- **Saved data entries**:
===============

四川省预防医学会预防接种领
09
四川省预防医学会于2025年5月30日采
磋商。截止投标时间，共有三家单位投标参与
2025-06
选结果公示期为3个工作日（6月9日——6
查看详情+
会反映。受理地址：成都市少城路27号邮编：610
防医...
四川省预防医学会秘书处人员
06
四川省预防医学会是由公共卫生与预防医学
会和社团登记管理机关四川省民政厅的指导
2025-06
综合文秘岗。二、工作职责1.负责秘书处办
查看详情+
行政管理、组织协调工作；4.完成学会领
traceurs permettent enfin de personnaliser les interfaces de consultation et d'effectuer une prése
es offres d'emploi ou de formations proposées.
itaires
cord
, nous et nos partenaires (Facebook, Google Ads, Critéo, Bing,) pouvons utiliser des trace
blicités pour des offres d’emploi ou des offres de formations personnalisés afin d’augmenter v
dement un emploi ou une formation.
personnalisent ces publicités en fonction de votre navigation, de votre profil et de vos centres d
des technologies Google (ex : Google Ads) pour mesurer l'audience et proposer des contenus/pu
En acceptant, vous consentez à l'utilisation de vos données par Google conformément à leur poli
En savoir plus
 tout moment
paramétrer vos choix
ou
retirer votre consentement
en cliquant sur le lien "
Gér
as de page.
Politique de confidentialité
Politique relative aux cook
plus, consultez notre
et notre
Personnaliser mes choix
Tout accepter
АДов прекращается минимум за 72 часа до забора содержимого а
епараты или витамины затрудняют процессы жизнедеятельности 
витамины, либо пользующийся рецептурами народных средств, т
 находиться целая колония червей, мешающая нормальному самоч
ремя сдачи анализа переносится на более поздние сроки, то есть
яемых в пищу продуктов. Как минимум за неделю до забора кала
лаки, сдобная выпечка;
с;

===============

- **Work to complete**:
Convert the lines of the entries, from the first one through the line containing "行政管理、组织协调工作；4.完成学会领", into a Markdown table with two columns: n for the row number and Line for the text of that line. Leave out any blank lines.

- **Task response**:
| n | Line |
|---|---|
| 1 | 四川省预防医学会预防接种领 |
| 2 | 09 |
| 3 | 四川省预防医学会于2025年5月30日采 |
| 4 | 磋商。截止投标时间，共有三家单位投标参与 |
| 5 | 2025-06 |
| 6 | 选结果公示期为3个工作日（6月9日——6 |
| 7 | 查看详情+ |
| 8 | 会反映。受理地址：成都市少城路27号邮编：610 |
| 9 | 防医... |
| 10 | 四川省预防医学会秘书处人员 |
| 11 | 06 |
| 12 | 四川省预防医学会是由公共卫生与预防医学 |
| 13 | 会和社团登记管理机关四川省民政厅的指导 |
| 14 | 2025-06 |
| 15 | 综合文秘岗。二、工作职责1.负责秘书处办 |
| 16 | 查看详情+ |
| 17 | 行政管理、组织协调工作；4.完成学会领 |